We'd all like to think that we're multitasking ninjas, but neuroscience tells us that's just not so. Research shows that only 2% of us have that kind of brain power. The rest of us just think we do.
As incredible as the human brain is, it has a tough time focusing on two demanding tasks simultaneously. Rather, your brain just bounces back and forth between tasks. There is a wealth of research surrounding “task switching.”
While you might not realize how much you bounce back and forth between tasks, every time you switch your focus, you’re fragmenting your workday. Communication tools in particular can be a productivity killer.
Recent studies show that the average office employee spends almost a third of the workday reading and responding to email. That number is 10-15% higher for remote employees. One analysis discovered that when we toss in other communication tools such as Slack or Microsoft Teams, that number jumps to 40%.
Researchers found that, on average, workers average only 3 minutes on any given task before switching and about 2 minutes using any digital tool before switching.
David Sanbonmatsu, David Strayer, Nathan Medeiros-Ward and Jason Watson of the University of Utah's Department of Psychology dove deep into this problem in their study on how task switching impacts performance. They found that, in general, when we try to focus on more than one thing at a time, performance suffers.
Specifically, Strayer and his team studied people who drive while on the phone. Over the course of a decade, he and his colleagues had demonstrated that drivers using cell phones—even hands-free devices—were at just as likely to get into an accident as intoxicated drivers. Reaction time slowed, attention decreased to the point where they’d miss more than half the things they’d otherwise see such as a change in speed limit, a billboard or a child by the road.
They maintain that there is a tiny but persistent subset of the population—about 2% —who do not lose productivity, focus, and cognitive ability and in some cases they can even improve when multiple demands are placed on their attention. According to Strayer, multitasking it is more like I.Q.: most people cluster in an average range, but there is a long tail where only a tiny fraction—single digits among thousands—will ever find themselves.
The problem is that we all like to think that we’re in the 2% club. Ironically, people who multitask the least are the best at it, and the people who multitask the most are generally the worst at it. The super multitaskers are true outliers.
For the vast majority of us, interrupting that deck you’re working on to stop and check your inbox does more than just slow you down on the presentation. It actually zaps your cognitive resources. Constant task switching changes the structure of the brain physically and chemically impacting concentration, recall, and overall mental performance.
The more you bounce back and forth between tasks and email throughout the day, the more inefficient you get at each task. According to a University of California-Irvine study, we lose 20 minutes every time we shift our focus from the current task to our inbox.
Further research shows that the stress of email overload generates cortisol and that increase of cortisol makes it harder for the prefrontal cortex – the rational, thinking brain that weighs actions against consequences – to do its job effectively. We’ve all been there… pound out a response to an email and hit send before stopping to think about how that message may be received or whether that message should be sent at all.

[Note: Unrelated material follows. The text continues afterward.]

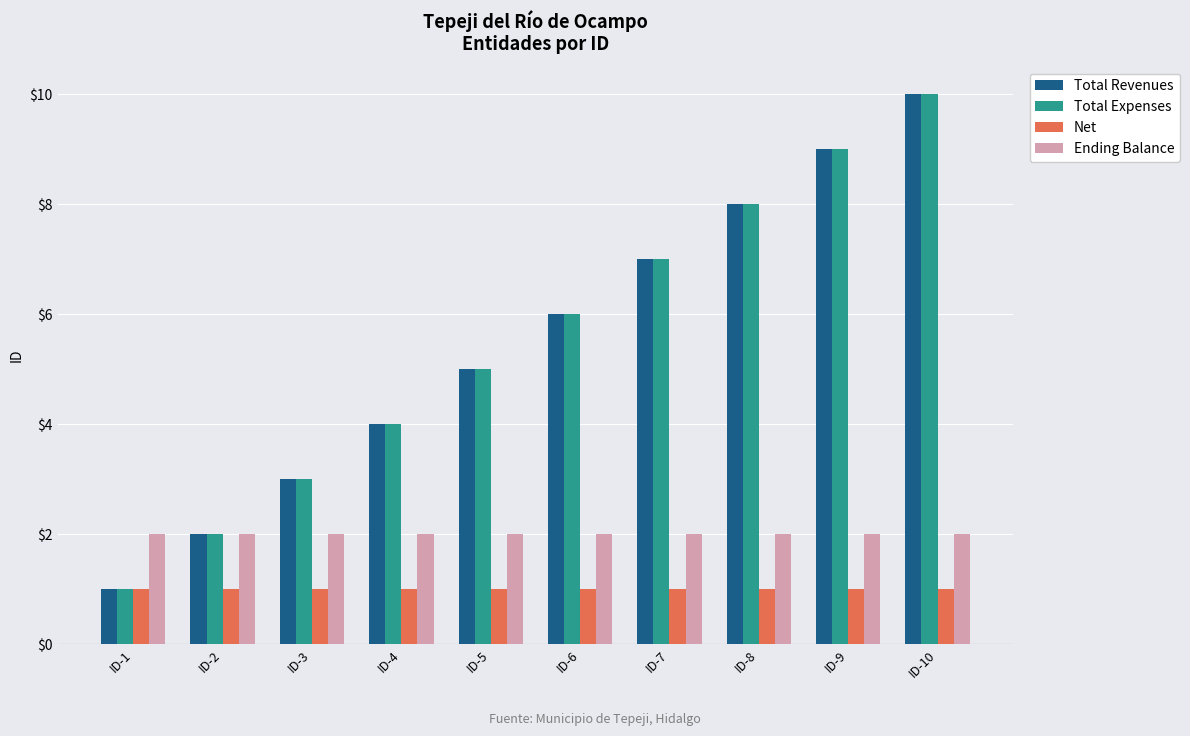

Rank the categories by Total Revenues value from highest to lowest.

ID-10, ID-9, ID-8, ID-7, ID-6, ID-5, ID-4, ID-3, ID-2, ID-1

Research shows that the single most effective way to boost your productivity is to manage your inbox the same way you manage other tasks in your day. Rather than attending to it every time a message pops up, turn off your notifications. Schedule blocks of time on your calendar specifically for email and treat it as you would any other meeting.
The 4 Most Common Multitasking Personalities
Some of us have a harder time staying focused for extended periods of time than others. But, new studies indicate that the tendency to multitask may be baked into our personalities. Strayer and his team found four types of people with a greater tendency to get caught in the multitasking trap:
Approach-oriented or Reward-focused: Persons with a strong approach orientation, that is, a strong reward or gain focused motivational orientation, may be especially enticed to take on multiple tasks because of the high potential rewards. In contrast, persons who are avoidance oriented, that is, who are risk averse and sensitive to losses or punishments, may be more inclined to focus on a singular task rather than multitask because of the higher potential losses and greater effort associated with trying to do more.
High-sensation Seeker: High sensation seekers may be especially apt to multitask for the sake of the more varied and complex sensations that are afforded by multiple vs. singular tasks. Impulsivity is a complex construct that is commonly defined a as a predisposition toward rapid, unplanned reactions to internal or external stimuli without regard to the negative consequences of these reactions.
2% Club Member: These people are convinced they are in that tiny sliver of master multitaskers. People who chronically multitask are not those who are the most capable of multitasking effectively. To the contrary, task performance is negatively correlated with self-reported multitasking activity.
Easily Distracted: Across all analyses, multitasking was most strongly associated with attentional impulsivity. Thus, the people who are most likely to multitask appear to be those who have difficulty focusing attention or concentrating on a single task.
The Bottom Line: According to these researchers, people don't multitask because they're good at it. They do it because they are more distracted.